I push the red reset button. The furnace clicks and whirrs, but there is no firing. Right. I fetch out my 7/16 wrench (on my work keys, along with the 3/8 wrench, these being the sizes used to bleed furnaces in my world) and I go to bleed the furnace. Twice I push the red button and watch foamy fuel ooze out of the bleed valve. Each time, it starts spitting out pretty good and then oozes to a drizzle *before* the furnace quits. It never gets pretty and solid red like it should. The fuel pump pumps the same amount all the time. There's no reason that the fuel should start out pretty good and then ooze to a drizzle, except if the fuel pump does not have any fuel to pump.

I have seen this before. It is probably a fuel filter problem. Now, we just replaced the fuel filter in this exact same furnace not terribly long ago... January 3, as it happens. You can read about that instance here in case the memory isn't a blade in your soul like it is in mine. (Any more blades in my soul and I'm going to have to start having NCS with my older brother while letting my dykey pink-haired roommate fight duels for the right to remain engaged to me.)

While there is apparently no limit to the number of ways I can fail to fix a furnace, I do seem to be able to remember the ways I've failed previously and not-repeat-them so much in the interests of failure-reduction. (I believe most people call this learning instead of failure-reduction, but what the hell. It is what it is.)

I replaced the fuel filter on the furnace. It was heavy with particulate gunk. Lots of particulate gunk, there. I didn't think it would be all that crufty, but there was lots of particulate cruft in the cuppy holder thing for the filter, too, so I used some of the bleed fluid to rinse that out. I put everything back together. I bled the fuel line (again, since it was all full of air due to being opened up for the filter-replacing) and the furnace fired and ran. Huzzah!
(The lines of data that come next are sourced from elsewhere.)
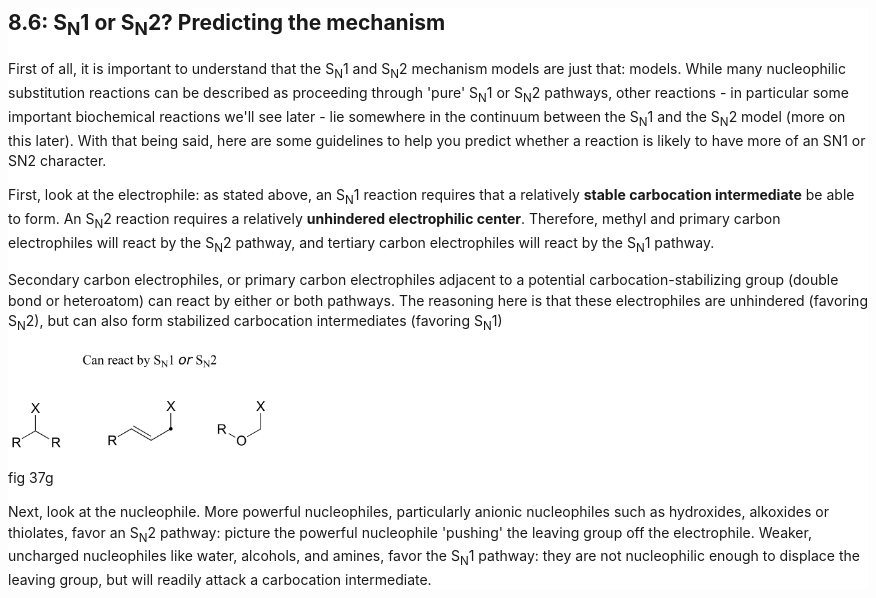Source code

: ##  8.6: S<sub>N</sub>1 or S<sub>N</sub>2? Predicting the mechanism

First of all, it is important to understand that the S<sub>N</sub>1 and
S<sub>N</sub>2 mechanism models are just that: models. While many
nucleophilic substitution reactions can be described as proceeding
through 'pure' S<sub>N</sub>1 or S<sub>N</sub>2 pathways, other
reactions - in particular some important biochemical reactions we'll see
later - lie somewhere in the continuum between the S<sub>N</sub>1 and
the S<sub>N</sub>2 model (more on this later). With that being said,
here are some guidelines to help you predict whether a reaction is
likely to have more of an SN1 or SN2 character.

First, look at the electrophile: as stated above, an S<sub>N</sub>1
reaction requires that a relatively **stable carbocation intermediate**
be able to form. An S<sub>N</sub>2 reaction requires a relatively
**unhindered electrophilic center**. Therefore, methyl and primary
carbon electrophiles will react by the S<sub>N</sub>2 pathway, and
tertiary carbon electrophiles will react by the S<sub>N</sub>1 pathway.

Secondary carbon electrophiles, or primary carbon electrophiles adjacent
to a potential carbocation-stabilizing group (double bond or heteroatom)
can react by either or both pathways. The reasoning here is that these
electrophiles are unhindered (favoring S<sub>N</sub>2), but can also
form stabilized carbocation intermediates (favoring S<sub>N</sub>1)

<img src="media/image682.png" style="width:2.7in;height:1.04444in" />

fig 37g

Next, look at the nucleophile. More powerful nucleophiles, particularly
anionic nucleophiles such as hydroxides, alkoxides or thiolates, favor
an S<sub>N</sub>2 pathway: picture the powerful nucleophile 'pushing'
the leaving group off the electrophile. Weaker, uncharged nucleophiles
like water, alcohols, and amines, favor the S<sub>N</sub>1 pathway: they
are not nucleophilic enough to displace the leaving group, but will
readily attack a carbocation intermediate.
Date: 2007-01-24 02:29 am (UTC)
From: [identity profile] cousin-sue.livejournal.com
Hooray!

Come fix my fridge if the spouse fails to do so.

Of course, I'm hoping he will do it, and I can fawn all over him.

Date: 2007-01-24 11:47 am (UTC)
From: [identity profile] which-chick.livejournal.com
I do not know how to fix fridges. Generally, fridges get too crufted up by tenants (metal dented, shelves ripped off, permanent stains, etc.) to be worth keeping before they break. People want their fridges to look *nice* so even though it keeps food cold, a shitted-up fridge gets tossed and we buy a new one.

Learning from prior issues

Date: 2007-01-24 03:20 pm (UTC)
From: [identity profile] ardvaark99999.livejournal.com
Nobody can do anything without (1) training and/or (2) experience. I think that the longer I go in my particular line of work (Brazil nut marketing), the more I am able to pick up through either (1) the grapevine, (2) research, or (3 and less preferable) the school of hard knocks.

The key here is that when you acquire knowledge the hard way (method 3), that you do not make the same mistake twice. Once is ignorance, which is forgivable. Twice is stupidity. The decision tree for furnace fixing will be ever-expanding.